* What to do: Copy out every line below that contains the string "حمله". Treat the match as case-sensitive.

* Material supplied:
+--

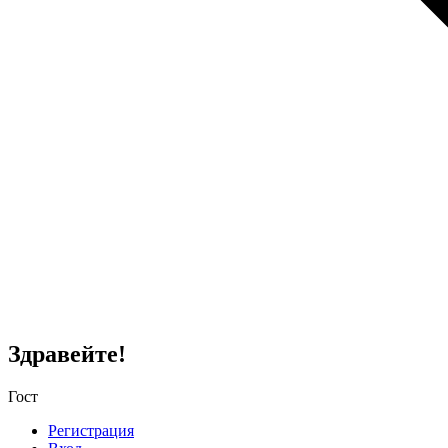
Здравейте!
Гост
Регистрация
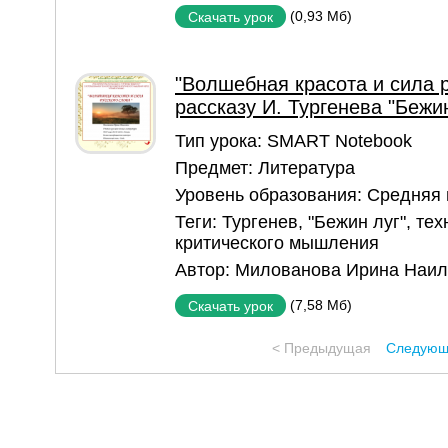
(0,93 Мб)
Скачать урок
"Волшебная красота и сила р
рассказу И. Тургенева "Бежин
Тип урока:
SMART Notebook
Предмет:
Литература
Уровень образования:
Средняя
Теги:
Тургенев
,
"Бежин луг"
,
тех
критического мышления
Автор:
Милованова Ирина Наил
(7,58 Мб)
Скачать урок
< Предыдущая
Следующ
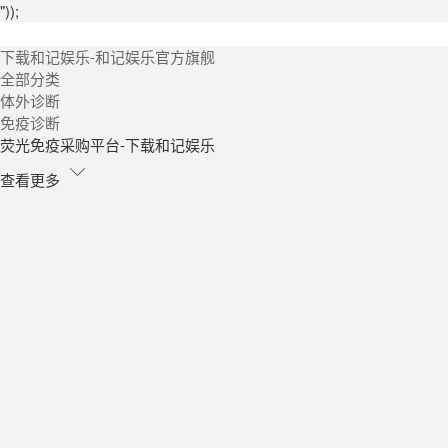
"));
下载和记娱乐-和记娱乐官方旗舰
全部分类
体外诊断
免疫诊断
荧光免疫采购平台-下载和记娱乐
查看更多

+--

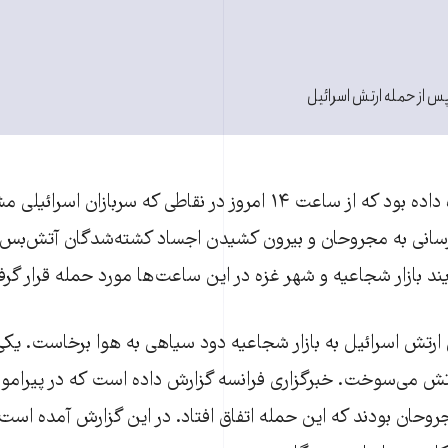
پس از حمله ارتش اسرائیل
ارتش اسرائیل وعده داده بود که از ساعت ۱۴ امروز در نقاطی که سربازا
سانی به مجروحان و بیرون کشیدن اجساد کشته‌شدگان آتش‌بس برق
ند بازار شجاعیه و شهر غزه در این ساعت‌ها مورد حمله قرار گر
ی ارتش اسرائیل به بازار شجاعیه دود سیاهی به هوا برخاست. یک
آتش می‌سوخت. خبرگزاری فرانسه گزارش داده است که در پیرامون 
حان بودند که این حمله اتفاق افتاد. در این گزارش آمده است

+--

* Finished exercise:
پس از حمله ارتش اسرائیل
ند بازار شجاعیه و شهر غزه در این ساعت‌ها مورد حمله قرار گر
حان بودند که این حمله اتفاق افتاد. در این گزارش آمده است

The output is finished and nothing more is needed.